Task prompt:
Could you find every line in the records below that contains the word "Dürr" and copy it?

Data:
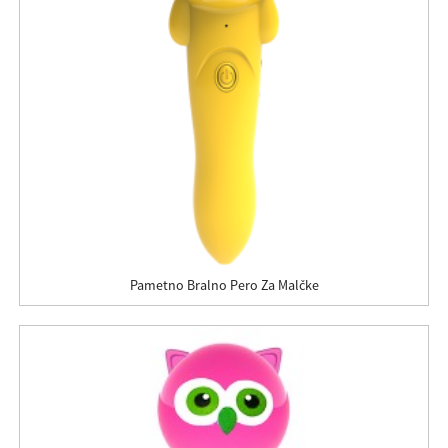
Pametno Bralno Pero Za Malčke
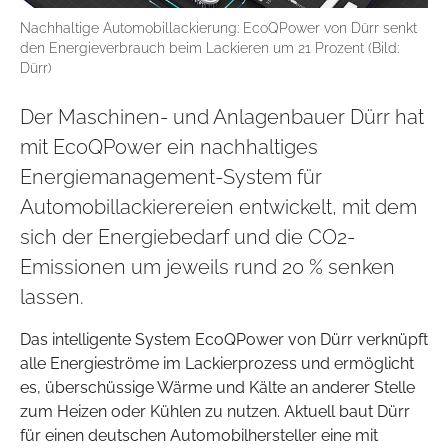
Nachhaltige Automobillackierung: EcoQPower von Dürr senkt
den Energieverbrauch beim Lackieren um 21 Prozent (Bild:
Dürr)
Der Maschinen- und Anlagenbauer Dürr hat
mit EcoQPower ein nachhaltiges
Energiemanagement-System für
Automobillackierereien entwickelt, mit dem
sich der Energiebedarf und die CO2-
Emissionen um jeweils rund 20 % senken
lassen.
Das intelligente System EcoQPower von Dürr verknüpft
alle Energieströme im Lackierprozess und ermöglicht
es, überschüssige Wärme und Kälte an anderer Stelle
zum Heizen oder Kühlen zu nutzen. Aktuell baut Dürr
für einen deutschen Automobilhersteller eine mit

Solution to this task:
Nachhaltige Automobillackierung: EcoQPower von Dürr senkt
Dürr)
Der Maschinen- und Anlagenbauer Dürr hat
Das intelligente System EcoQPower von Dürr verknüpft
zum Heizen oder Kühlen zu nutzen. Aktuell baut Dürr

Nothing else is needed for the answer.